_Work required_: For this exercise, output the entries below exactly from the line that holds "グローバルな前臨床CRO（受託研究機関）として、" to the line that holds "ը հնարավոր է դարձել Ամերիկայի ժողովրդի աջա", both ends included. No pictures belong in the copy.

──────── Data excerpts

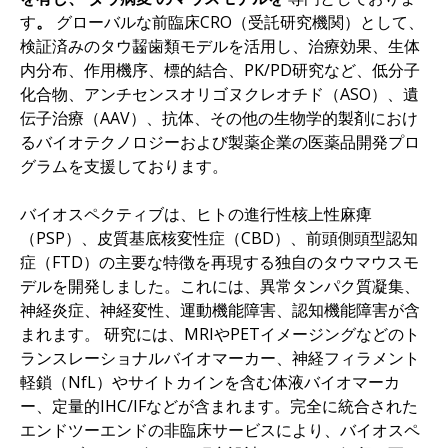
す
。
グローバルな前臨床CRO（受託研究機関）として、
検証済みのタウ齧歯類モデルを活用し、治療効果、生体
内分布、作用機序、標的結合、PK/PD研究など、低分子
化合物、アンチセンスオリゴヌクレオチド（ASO）、遺
伝子治療（AAV）、抗体、その他の生物学的製剤におけ
るバイオテクノロジーおよび製薬企業の医薬品開発プロ
グラムを支援しております。
バイオスペクティブは、ヒトの進行性核上性麻痺
（PSP）、皮質基底核変性症（CBD）、前頭側頭型認知
症（FTD）の主要な特徴を再現する独自のタウマウスモ
デルを開発しました。これには、異常タンパク質凝集、
神経炎症、神経変性、運動機能障害、認知機能障害が含
まれます。 研究には、MRIやPETイメージングなどのト
ランスレーショナルバイオマーカー、神経フィラメント
軽鎖（NfL）やサイトカインを含む体液バイオマーカ
ー、定量的IHC/IFなどが含まれます。完全に統合された
エンドツーエンドの非臨床サービスにより、バイオスペ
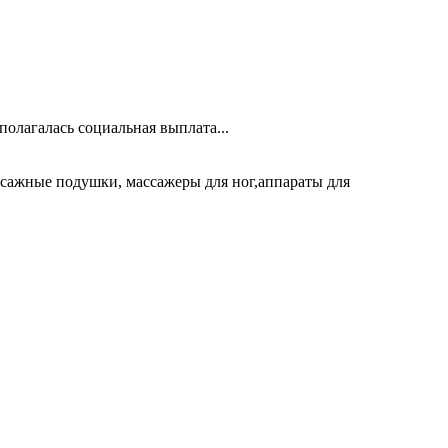
олагалась социальная выплата...
ссажные подушки, массажеры для ног,аппараты для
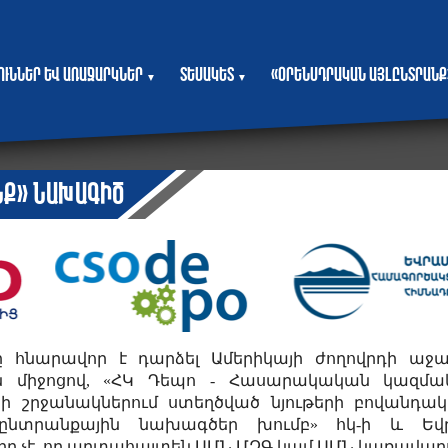
յուններ և առաջարկներ
Տեսակետ
«Օրենսդրական այլընտրանք
▼
▼
նք» նախագիծ
ը հնարավոր է դարձել Ամերիկայի ժողովրդի աջա
ն միջոցով, «ՀԿ Դեպո - Հասարակական կազմակ
րի շրջանակներում ստեղծված նյութերի բովանդա
լընտրանքային նախագծեր խումբ» հկ-ի և Եվ
ր չէ, որ արտահայտեն ԱՄՆ ՄԶԳ կամ ԱՄՆ կառավար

────────────────

_Task output_:
グローバルな前臨床CRO（受託研究機関）として、
検証済みのタウ齧歯類モデルを活用し、治療効果、生体
内分布、作用機序、標的結合、PK/PD研究など、低分子
化合物、アンチセンスオリゴヌクレオチド（ASO）、遺
伝子治療（AAV）、抗体、その他の生物学的製剤におけ
るバイオテクノロジーおよび製薬企業の医薬品開発プロ
グラムを支援しております。
バイオスペクティブは、ヒトの進行性核上性麻痺
（PSP）、皮質基底核変性症（CBD）、前頭側頭型認知
症（FTD）の主要な特徴を再現する独自のタウマウスモ
デルを開発しました。これには、異常タンパク質凝集、
神経炎症、神経変性、運動機能障害、認知機能障害が含
まれます。 研究には、MRIやPETイメージングなどのト
ランスレーショナルバイオマーカー、神経フィラメント
軽鎖（NfL）やサイトカインを含む体液バイオマーカ
ー、定量的IHC/IFなどが含まれます。完全に統合された
エンドツーエンドの非臨床サービスにより、バイオスペ
олагалась социальная выплата...
ссажные подушки, массажеры для ног,аппараты для
յուններ և առաջարկներ
Տեսակետ
«Օրենսդրական այլընտրանք
▼
▼
նք» նախագիծ
ը հնարավոր է դարձել Ամերիկայի ժողովրդի աջա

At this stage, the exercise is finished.